Open Access

NSC109268 potentiates cisplatin-induced cell death in a p53-independent manner

Journal of Molecular Signaling20105:4

https://doi.org/10.1186/1750-2187-5-4

Received: 10 March 2010

Accepted: 10 May 2010

Published: 10 May 2010

Abstract

Background

Ovarian cancer is the leading cause of death among gynecological cancers. Cisplatin is one of the most effective anticancer drugs used in the treatment of ovarian cancer. Development of resistance to cisplatin limits its therapeutic use. Most of the anticancer drugs, including cisplatin, are believed to kill cancer cells by inducing apoptosis and a defect in apoptotic signaling can contribute to drug resistance. The tumor suppressor protein p53 plays a critical role in DNA damage-induced apoptosis. During a yeast-based drug screening, NSC109268 was identified to enhance cellular sensitivity to cisplatin. The objective of the present study is to determine if p53 is responsible for cisplatin sensitization by NSC109268.

Raw data
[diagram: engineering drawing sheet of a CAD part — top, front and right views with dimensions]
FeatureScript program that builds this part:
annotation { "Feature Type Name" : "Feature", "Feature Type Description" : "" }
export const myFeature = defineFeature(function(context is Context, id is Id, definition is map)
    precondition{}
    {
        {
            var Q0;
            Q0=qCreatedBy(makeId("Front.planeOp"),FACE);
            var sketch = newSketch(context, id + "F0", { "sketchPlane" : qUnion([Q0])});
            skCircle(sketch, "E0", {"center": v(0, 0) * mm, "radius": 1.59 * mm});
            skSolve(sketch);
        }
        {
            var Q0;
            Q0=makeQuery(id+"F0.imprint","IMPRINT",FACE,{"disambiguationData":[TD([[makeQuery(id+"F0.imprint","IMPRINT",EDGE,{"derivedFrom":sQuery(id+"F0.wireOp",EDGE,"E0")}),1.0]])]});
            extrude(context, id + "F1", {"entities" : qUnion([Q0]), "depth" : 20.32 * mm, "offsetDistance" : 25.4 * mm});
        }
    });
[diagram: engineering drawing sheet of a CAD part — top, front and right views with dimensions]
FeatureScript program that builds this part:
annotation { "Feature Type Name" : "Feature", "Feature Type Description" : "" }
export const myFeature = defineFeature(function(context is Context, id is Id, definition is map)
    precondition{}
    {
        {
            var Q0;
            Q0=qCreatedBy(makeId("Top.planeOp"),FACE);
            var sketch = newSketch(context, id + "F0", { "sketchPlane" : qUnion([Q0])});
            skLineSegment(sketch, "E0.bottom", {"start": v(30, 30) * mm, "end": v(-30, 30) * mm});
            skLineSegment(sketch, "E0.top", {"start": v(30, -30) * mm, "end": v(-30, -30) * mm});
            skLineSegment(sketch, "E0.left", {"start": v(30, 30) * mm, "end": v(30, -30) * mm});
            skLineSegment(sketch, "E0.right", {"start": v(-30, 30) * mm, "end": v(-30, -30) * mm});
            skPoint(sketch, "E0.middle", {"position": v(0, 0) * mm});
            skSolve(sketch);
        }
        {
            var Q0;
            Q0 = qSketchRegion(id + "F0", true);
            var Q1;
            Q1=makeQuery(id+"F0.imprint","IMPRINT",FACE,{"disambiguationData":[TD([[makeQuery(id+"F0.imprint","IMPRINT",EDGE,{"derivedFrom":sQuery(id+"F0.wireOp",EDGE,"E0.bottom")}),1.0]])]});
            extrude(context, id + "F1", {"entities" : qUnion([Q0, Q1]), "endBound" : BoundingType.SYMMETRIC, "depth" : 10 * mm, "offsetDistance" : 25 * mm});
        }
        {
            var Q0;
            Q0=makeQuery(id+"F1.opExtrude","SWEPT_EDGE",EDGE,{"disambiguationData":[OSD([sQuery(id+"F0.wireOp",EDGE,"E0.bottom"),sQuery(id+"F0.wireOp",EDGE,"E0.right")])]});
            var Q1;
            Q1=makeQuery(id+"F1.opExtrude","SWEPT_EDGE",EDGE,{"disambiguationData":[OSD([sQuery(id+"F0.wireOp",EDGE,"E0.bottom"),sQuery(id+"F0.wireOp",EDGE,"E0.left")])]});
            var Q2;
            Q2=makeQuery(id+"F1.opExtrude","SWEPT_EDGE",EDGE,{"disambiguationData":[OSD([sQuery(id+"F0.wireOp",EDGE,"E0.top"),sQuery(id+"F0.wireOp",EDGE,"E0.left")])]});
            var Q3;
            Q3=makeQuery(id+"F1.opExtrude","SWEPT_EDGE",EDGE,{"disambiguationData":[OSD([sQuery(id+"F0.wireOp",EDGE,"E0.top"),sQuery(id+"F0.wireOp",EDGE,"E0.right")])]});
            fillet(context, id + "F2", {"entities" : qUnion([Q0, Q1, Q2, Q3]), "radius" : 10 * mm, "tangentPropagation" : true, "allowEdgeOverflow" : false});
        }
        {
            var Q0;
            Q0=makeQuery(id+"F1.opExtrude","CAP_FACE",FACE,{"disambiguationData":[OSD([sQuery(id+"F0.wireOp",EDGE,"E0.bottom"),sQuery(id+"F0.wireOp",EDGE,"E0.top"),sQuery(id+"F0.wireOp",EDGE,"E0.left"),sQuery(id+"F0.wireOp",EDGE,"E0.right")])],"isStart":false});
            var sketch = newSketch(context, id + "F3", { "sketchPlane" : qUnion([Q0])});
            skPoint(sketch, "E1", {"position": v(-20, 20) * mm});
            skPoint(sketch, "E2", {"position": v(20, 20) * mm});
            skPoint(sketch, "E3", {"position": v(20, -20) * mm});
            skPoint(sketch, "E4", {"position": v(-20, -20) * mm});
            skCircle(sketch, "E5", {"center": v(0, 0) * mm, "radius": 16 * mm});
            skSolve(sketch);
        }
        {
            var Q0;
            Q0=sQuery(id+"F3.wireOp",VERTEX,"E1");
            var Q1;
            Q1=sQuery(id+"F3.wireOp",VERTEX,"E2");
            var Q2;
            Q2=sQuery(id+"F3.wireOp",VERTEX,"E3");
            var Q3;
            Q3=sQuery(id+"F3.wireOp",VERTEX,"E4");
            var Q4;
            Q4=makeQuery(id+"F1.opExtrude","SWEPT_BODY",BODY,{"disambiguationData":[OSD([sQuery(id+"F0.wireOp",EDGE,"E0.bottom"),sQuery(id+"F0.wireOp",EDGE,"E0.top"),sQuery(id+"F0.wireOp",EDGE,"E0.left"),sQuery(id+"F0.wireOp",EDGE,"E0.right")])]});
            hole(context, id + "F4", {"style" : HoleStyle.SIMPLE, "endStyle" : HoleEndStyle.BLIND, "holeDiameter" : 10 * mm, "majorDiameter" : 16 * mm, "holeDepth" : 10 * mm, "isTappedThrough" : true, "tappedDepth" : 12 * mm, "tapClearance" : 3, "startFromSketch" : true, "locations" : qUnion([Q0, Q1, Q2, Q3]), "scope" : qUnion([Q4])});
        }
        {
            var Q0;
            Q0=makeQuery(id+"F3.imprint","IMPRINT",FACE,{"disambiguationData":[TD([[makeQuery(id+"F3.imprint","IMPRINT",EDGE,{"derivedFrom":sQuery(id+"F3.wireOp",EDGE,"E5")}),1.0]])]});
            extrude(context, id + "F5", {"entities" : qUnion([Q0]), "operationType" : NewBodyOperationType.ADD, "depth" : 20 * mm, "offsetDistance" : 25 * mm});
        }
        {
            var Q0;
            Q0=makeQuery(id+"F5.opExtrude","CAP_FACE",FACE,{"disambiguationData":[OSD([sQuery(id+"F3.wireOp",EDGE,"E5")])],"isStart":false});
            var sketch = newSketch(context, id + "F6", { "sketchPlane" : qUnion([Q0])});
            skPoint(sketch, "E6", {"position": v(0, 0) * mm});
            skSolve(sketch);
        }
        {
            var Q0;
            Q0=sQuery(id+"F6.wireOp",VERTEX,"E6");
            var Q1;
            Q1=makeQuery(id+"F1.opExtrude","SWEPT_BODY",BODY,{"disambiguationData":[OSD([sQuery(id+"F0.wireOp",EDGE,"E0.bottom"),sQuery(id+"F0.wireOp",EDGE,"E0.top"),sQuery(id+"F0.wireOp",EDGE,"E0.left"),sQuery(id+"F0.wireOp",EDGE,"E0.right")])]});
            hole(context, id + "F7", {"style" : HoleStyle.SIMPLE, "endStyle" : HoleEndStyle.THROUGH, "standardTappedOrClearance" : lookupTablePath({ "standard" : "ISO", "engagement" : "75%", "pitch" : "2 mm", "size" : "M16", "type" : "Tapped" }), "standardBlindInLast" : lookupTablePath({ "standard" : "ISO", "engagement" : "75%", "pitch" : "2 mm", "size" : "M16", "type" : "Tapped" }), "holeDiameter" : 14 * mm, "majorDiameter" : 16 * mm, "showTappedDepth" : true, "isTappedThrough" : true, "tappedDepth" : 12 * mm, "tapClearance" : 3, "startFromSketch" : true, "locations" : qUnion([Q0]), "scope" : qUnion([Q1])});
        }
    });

Problems to solve
a – Answer these questions from the NSC109268 abstract:
(i) In which journal did the study appear?
(ii) On what date was the study received?
(iii) In what kind of screening was NSC109268 identified?
b – According to the NSC109268 abstract, what limits the therapeutic use of cisplatin? Answer in one to three sentences.
c – Reproduce everything from "Published: 10 May 2010" down to "sensitization by NSC109268." in the NSC109268 abstract.

Solutions by task
a –
(i) Journal of Molecular Signaling
(ii) 10 March 2010
(iii) A yeast-based drug screening

b – Cancer cells can develop resistance to cisplatin, and this limits its therapeutic use. The abstract describes cisplatin as one of the most effective anticancer drugs used against ovarian cancer.

c –
Published: 10 May 2010

Abstract

Background

Ovarian cancer is the leading cause of death among gynecological cancers. Cisplatin is one of the most effective anticancer drugs used in the treatment of ovarian cancer. Development of resistance to cisplatin limits its therapeutic use. Most of the anticancer drugs, including cisplatin, are believed to kill cancer cells by inducing apoptosis and a defect in apoptotic signaling can contribute to drug resistance. The tumor suppressor protein p53 plays a critical role in DNA damage-induced apoptosis. During a yeast-based drug screening, NSC109268 was identified to enhance cellular sensitivity to cisplatin. The objective of the present study is to determine if p53 is responsible for cisplatin sensitization by NSC109268.